Despite the current knowledge from foreign countries about barriers and facilitators to the palliative care of CHF patients, there are no data from German-speaking regions (Germany in particular) available. This study has been designed to contribute to the description of the reality of palliative care for CHF patients and hence to the development of recommendations for improving therapy structures for CHF patients. The strength of this study lies especially in the variety of methods we will apply, as they will enable us to assess individual opinions and experiences of health professionals and also to gather a large pool of quantitative data by conducting a survey. To the best of our knowledge, no Delphi method has ever been used in this respect. The advantage of this method is that it will enable palliative care experts to come to a consensus regarding strategies and recommendations in order to improve the care situation without being influenced by opinion leaders.

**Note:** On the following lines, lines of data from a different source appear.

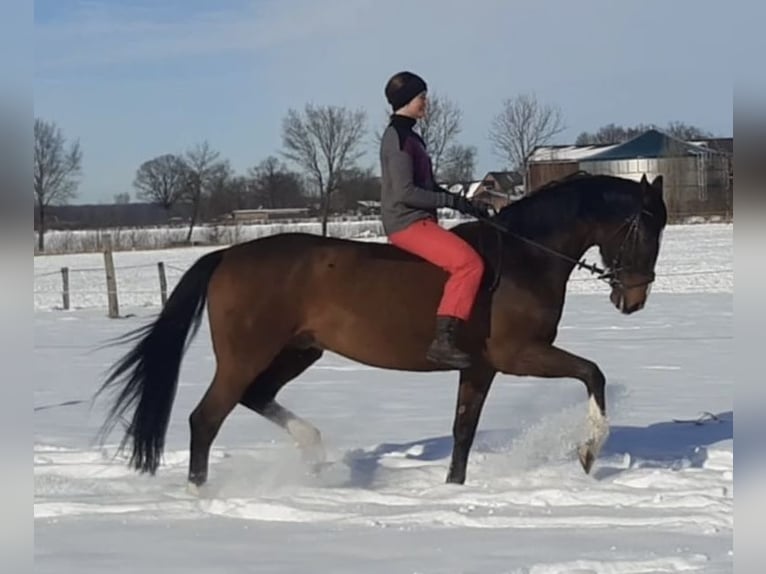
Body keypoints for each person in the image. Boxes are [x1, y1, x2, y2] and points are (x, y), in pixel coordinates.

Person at [379, 70, 490, 370]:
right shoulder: (399, 138)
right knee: (469, 263)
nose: (426, 103)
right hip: (407, 223)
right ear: (406, 101)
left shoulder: (411, 136)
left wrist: (465, 204)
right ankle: (443, 342)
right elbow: (406, 192)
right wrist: (448, 200)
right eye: (422, 98)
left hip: (419, 220)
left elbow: (427, 188)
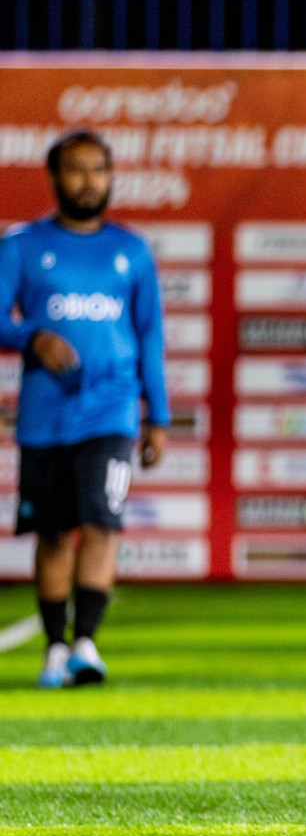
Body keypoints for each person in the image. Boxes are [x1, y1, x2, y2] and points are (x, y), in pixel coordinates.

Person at [0, 130, 169, 689]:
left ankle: (87, 645)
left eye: (98, 169)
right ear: (53, 177)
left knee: (102, 521)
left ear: (111, 175)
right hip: (46, 414)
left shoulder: (131, 250)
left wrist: (158, 417)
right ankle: (54, 647)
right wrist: (31, 338)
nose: (88, 180)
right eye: (76, 169)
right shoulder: (21, 245)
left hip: (112, 410)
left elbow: (149, 337)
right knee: (53, 533)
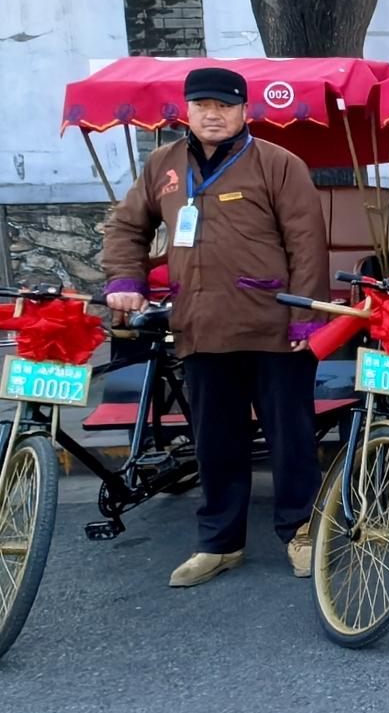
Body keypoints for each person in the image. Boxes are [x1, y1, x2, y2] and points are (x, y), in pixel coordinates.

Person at [100, 66, 328, 588]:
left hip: (276, 327)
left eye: (224, 106)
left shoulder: (277, 164)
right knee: (215, 442)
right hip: (200, 325)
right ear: (187, 109)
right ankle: (220, 542)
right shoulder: (164, 164)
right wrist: (124, 278)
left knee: (290, 439)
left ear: (244, 110)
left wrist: (305, 317)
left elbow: (307, 243)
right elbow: (128, 225)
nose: (213, 114)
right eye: (202, 105)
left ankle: (302, 532)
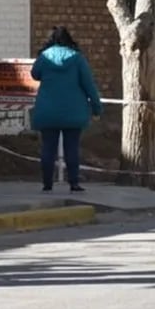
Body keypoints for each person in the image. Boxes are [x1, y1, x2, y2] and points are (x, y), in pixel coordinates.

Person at [30, 26, 103, 193]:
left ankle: (47, 184)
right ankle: (74, 183)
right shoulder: (77, 59)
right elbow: (89, 85)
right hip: (73, 112)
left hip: (47, 111)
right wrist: (97, 108)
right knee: (72, 148)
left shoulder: (44, 57)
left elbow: (35, 74)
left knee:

This study’s main challenge will be to find enough interviewees willing to talk openly about their attitudes about the palliative care of CHF patients. Furthermore, we are wary of the various philosophies, attitudes and interests described in other studies concerning palliative care – that they will be defended by participants in the healthcare system and thus hinder the development of recommendations for improving the situation for CHF patients. We are well aware that choosing the experts for the Delphi method will be difficult. It would be worthwhile considering whether experts from communication research and healthcare-system research outside the fields of cardiology and palliative care should eventually be included to ensure an interdisciplinary approach.